Syracuse was the defending national champion. Joe Paterno was a Penn State assistant.

This would have been a seismic event for college football. But the Pentagon killed the proposal, and apparently no one involved was bold enough to create, sell and reboot a 2.0 version of the Airplane Conference that didn't include service academies and wouldn't require a DoD blessing.

So yes, the power brokers of today's Pac 12 attempted to go ocean-to-ocean over 60 years ago, back when color TVs were still less common than electric cars are now. They're finally getting their wish, at the expense of the tepid conference they carried for decades.

It was only about the money back then, it was only about the money prior to that, it's only been about the money ever since and it's only about the money today. The difference in 2022 is the shot callers are no longer bothered by imaginary guardrails and can execute plans without resistance.

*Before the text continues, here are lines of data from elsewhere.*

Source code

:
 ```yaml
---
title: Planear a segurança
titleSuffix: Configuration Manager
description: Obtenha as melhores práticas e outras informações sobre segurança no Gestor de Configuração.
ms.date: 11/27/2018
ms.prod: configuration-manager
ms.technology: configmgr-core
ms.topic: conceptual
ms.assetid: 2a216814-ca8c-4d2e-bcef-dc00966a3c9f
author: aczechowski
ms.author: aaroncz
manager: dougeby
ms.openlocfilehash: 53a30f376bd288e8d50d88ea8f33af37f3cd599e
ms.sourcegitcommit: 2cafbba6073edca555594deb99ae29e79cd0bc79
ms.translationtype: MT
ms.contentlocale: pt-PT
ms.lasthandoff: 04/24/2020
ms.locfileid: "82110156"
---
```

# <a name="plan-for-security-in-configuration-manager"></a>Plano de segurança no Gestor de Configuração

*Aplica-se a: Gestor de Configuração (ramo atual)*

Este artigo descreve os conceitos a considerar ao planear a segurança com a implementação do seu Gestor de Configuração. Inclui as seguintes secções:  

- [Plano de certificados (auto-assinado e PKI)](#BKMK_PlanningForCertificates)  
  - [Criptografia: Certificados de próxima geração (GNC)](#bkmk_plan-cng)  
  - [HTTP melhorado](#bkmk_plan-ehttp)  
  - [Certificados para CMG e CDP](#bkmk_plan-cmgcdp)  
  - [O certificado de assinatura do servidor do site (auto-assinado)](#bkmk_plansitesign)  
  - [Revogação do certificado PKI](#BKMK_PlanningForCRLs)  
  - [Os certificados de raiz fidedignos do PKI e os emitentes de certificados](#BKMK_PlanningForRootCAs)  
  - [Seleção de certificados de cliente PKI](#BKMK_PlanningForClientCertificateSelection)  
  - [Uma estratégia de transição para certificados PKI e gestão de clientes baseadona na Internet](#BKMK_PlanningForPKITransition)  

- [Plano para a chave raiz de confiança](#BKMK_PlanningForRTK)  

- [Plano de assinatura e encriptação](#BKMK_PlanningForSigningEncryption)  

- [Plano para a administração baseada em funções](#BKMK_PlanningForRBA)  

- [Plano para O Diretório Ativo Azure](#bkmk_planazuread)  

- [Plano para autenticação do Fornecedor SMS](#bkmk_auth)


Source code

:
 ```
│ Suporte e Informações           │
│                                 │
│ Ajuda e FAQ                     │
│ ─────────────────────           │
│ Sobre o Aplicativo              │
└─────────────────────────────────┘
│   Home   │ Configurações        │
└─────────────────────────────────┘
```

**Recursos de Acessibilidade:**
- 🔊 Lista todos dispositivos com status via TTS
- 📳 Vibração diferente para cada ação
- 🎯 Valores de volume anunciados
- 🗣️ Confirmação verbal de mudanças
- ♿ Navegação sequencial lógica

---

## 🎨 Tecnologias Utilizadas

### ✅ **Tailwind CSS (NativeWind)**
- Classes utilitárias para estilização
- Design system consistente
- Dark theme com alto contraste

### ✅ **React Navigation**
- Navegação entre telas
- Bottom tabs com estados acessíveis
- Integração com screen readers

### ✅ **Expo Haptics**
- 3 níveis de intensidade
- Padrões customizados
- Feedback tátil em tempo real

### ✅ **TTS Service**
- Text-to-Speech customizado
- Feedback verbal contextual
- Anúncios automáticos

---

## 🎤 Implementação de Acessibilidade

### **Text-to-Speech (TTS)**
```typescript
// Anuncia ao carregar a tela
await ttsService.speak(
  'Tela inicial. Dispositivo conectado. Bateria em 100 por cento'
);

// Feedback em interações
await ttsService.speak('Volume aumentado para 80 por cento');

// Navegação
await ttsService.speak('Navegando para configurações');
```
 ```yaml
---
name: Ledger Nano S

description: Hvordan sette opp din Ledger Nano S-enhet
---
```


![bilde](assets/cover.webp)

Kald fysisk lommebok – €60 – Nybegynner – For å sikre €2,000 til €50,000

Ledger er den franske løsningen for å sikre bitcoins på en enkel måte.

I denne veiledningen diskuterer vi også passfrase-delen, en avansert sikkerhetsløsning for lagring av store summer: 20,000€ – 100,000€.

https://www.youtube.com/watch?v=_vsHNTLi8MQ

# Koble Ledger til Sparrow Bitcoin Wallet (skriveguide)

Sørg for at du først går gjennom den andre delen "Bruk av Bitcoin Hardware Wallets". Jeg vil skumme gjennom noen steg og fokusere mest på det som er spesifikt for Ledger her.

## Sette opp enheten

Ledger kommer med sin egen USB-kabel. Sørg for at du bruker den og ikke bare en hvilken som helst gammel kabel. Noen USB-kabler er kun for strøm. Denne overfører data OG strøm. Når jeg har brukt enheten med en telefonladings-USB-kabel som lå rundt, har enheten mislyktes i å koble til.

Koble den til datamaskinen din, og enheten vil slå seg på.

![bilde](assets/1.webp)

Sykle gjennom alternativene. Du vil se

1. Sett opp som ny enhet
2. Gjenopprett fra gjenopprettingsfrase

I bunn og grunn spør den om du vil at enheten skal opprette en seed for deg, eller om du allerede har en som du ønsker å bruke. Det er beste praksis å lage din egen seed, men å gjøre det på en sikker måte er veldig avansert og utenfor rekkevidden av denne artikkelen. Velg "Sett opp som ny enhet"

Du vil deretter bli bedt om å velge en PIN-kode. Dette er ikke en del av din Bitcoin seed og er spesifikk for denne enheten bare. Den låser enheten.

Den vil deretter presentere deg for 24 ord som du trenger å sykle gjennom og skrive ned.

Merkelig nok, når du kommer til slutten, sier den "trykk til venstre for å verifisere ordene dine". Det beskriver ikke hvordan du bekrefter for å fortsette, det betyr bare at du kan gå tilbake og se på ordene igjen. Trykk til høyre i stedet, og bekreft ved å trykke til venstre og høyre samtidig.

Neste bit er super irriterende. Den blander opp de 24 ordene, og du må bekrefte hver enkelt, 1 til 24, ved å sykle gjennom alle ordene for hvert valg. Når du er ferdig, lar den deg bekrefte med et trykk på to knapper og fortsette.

As far as murder goes, it had been awhile since B1G killed anyone or anything. The Big East essentially offed itself 40 years ago when it refused admission to Penn State. The Big XII was already terminally ill when Nebraska made the jump in 2011.

The ACC survived Maryland's defection. And poaching Rutgers is just an odd phrase. The Pac 12 has been mismanaged and its more coveted assets are ripe for acquisition.

USC and UCLA are prominent institutions and brands to the tens of millions of people who live in Southern California and barely follow college sports - at least in the B1G sense of being tribal, overtly religious and culturally engineered to support their teams every single day.

in 2020, B1G's tax returns showed total revenues of $768,930,854 against expenses of $727,411,263.

For Great Lakes originalists, SC and UCLA represent the Yang in our ancient Rose Bowl balance. The B1G is now nationalized. Sixteen teams, three time zones and at least eight accents.

And it doesn't just have strength in numbers - the B1G now has strength in every position on the academic/athletic/geographic spectrum at a level and breadth without peer, equipping its gigantic academic members guided by shareholder primacy to extract every possible bit of value from behemoth corporate media institutions, also guided by shareholder primacy.

This nonprofit is poised to receive a gargantuan payday from Wall Street without compromising its legal tax exemption, with corporations serving as the intermediary. The money flows to each university to pay salaries, build campus infrastructure, modern stadiums, gaudy fountains, whatever they desire.

But tuition will never go down. None of that money is for you, and it definitely isn’t for making higher education more accessible. That’s not what this registered education nonprofit does, silly.

If you're not compensated through this arrangement, you're not a shareholder. If you simply wear the colors and cheer for a team (they probably extract money from you) you're merely a stakeholder - which means your cries about tradition and purity are not only misguided and incorrect, they're not relevant.

They don't care about you. They never have. When it feels like they do, it’s clever marketing. Shareholder primacy means never having to apologize to anyone else for anything, ever.

It's like when an oil company runs advertisements promoting its environmental preservation efforts, which carries all the authenticity of a cigarette company championing the fight against lung cancer. B1G has one peer in the Southeastern Conference for extracting maximum wealth from corporate partners and it was forced to build strength in order to compete.

Which, it just did. Kevin Warren may be comprehensively useless managing a crisis in a time crunch as he was during the COVID season of 2020, but assign an operations pro like him an objective with an extended timeframe and well, that's precisely why he has the job.

Warren was hired to protect and grow the wealth machine. Just as Jim Delany, Wayne Duke, William Reed, Tug Wilson and John Griffith were before him. That's what the leader of this nonprofit does.

It's been only about the money since it all began. They just stopped pretending it wasn’t.